**PROBLEM REQUIREMENTS:** The forum post below describes a phone troubleshooting session with Netgear. List every change that the sentence beginning "Some of the things they had me do was" names.
══ EXCERPT TO READ ══
# "Disconnected from XBox Live"



## merdog (Nov 4, 2008)

I have gone through hell trying to fix this problem.

Periodically I receive a message while i play that says "Disconnected from XBox Live." 

Let me give you a run-down of my situation. For starters my setup. I run charter internet going from the modem to the router. The router is router Netgear WGR624v9. I also got this problem with Netgear router WGR614v3. Both were certified routers for xbox live, and they both ran the firmware that was approved. I will get back to that later. I have a wired connection from my xbox to the router.

When i run the XBox live networking setup and everything on the list is OK and the NAT setting is open.

I had a different router and everything was perfect for xbox. Nothing was wrong. I then had to get a new one and i started to have problems with xbox live. I was getting a "network connection interupted" message in the middle of games and it would disconnect me. So i switched to a different router. Then my current problem started happening. 

I called Microsoft, we troubleshooted some things and they basically said it was my router and i should call them. So I got on the phone with netgear, and we troubleshooted a lot. I was probably on the phone for 3 hours with them over the course of a few days. Some of the things they had me do was; raise/lower MTU size, set NAT settings to open, we port forwarded the ports needed for xbox live to function, we disabled the SPI firewall, and we even created a default DMZ server. They also said that i should update the firmware and that it shouldn't make a difference if it was old or new when it comes to staying connected to xbox live. So i updated it and nothing happened. After everything we went through netgear said, "well i can suggest trying a different router." So the guy from customer service said that i should try router wgr624v9 which is my current router. So i went out and bought this one. I installed it, crossed my fingers, and got on xbox. I thought everything was going well and BAM, disconnected from xbox live. A few days later i started messing with this router's settings like i did when i was talking to customer service (I am almost a pro now). It still doesn't work.
═══
══ SUPPLIED RECORDS ══
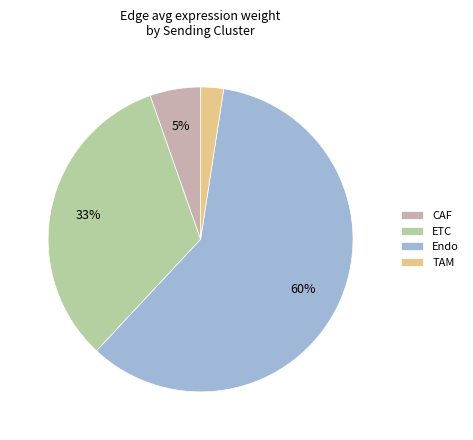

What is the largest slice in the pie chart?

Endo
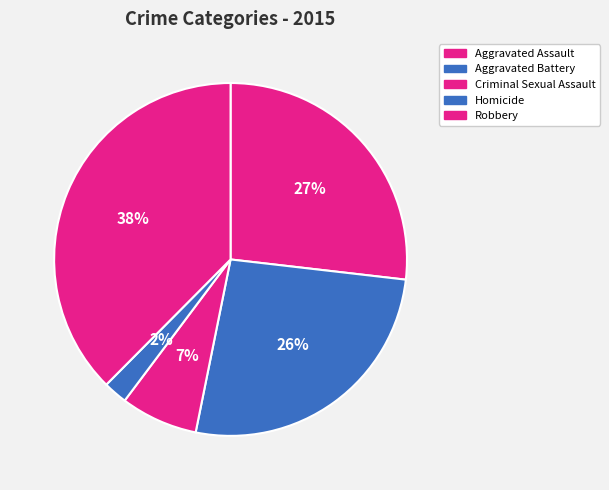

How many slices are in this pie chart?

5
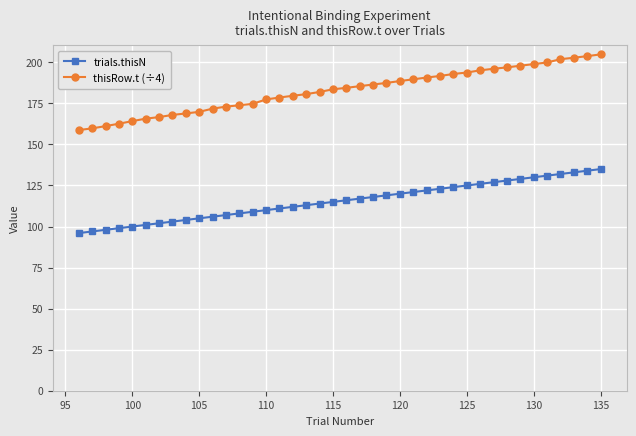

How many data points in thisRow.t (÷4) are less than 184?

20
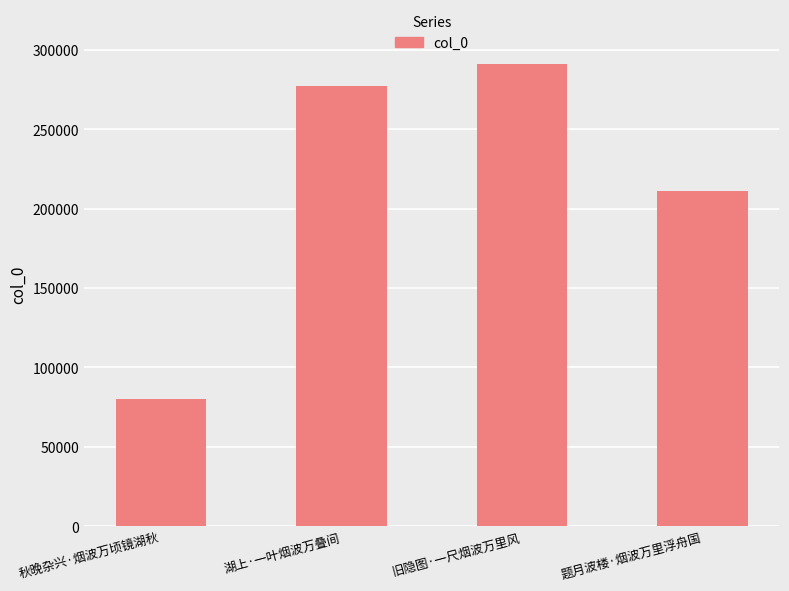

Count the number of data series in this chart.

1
═══
══ SUPPLIED RECORDS ══
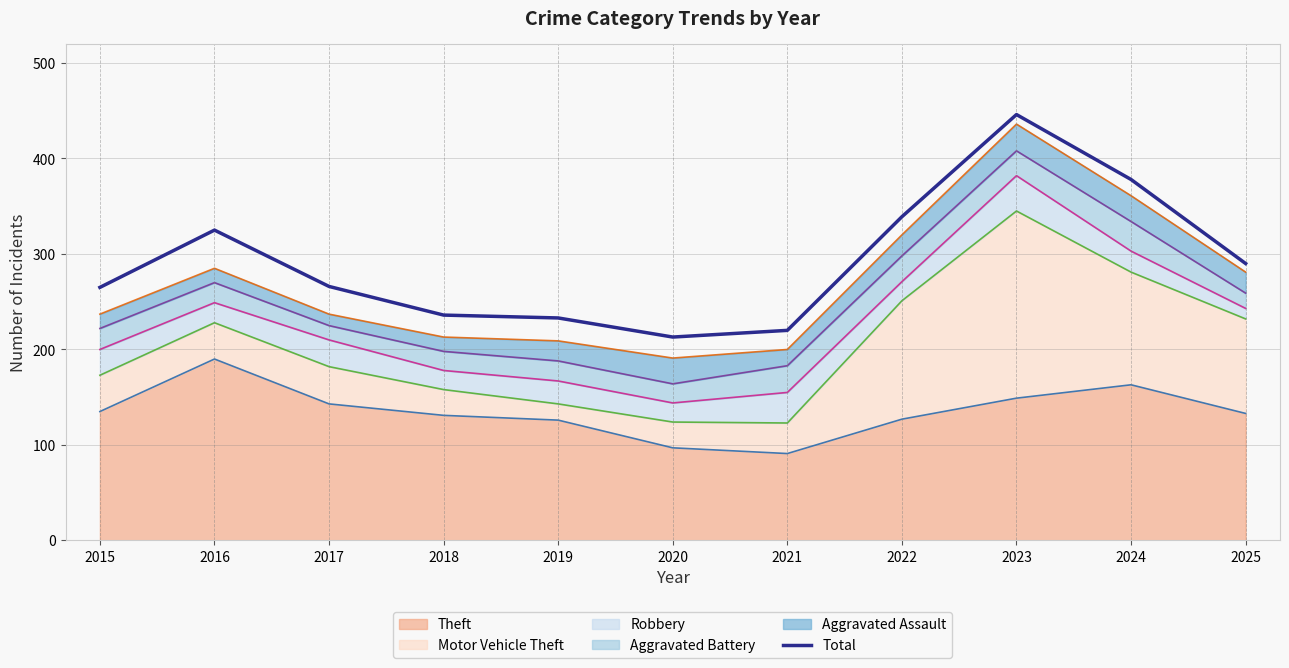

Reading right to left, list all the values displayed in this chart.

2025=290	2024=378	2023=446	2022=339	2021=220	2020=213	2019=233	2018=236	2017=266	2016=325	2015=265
═══
**SOLUTION TO THIS PROBLEM:**
- Raise/lower the MTU size
- Set the NAT settings to open
- Port forward the ports needed for Xbox Live to function
- Disable the SPI firewall
- Create a default DMZ server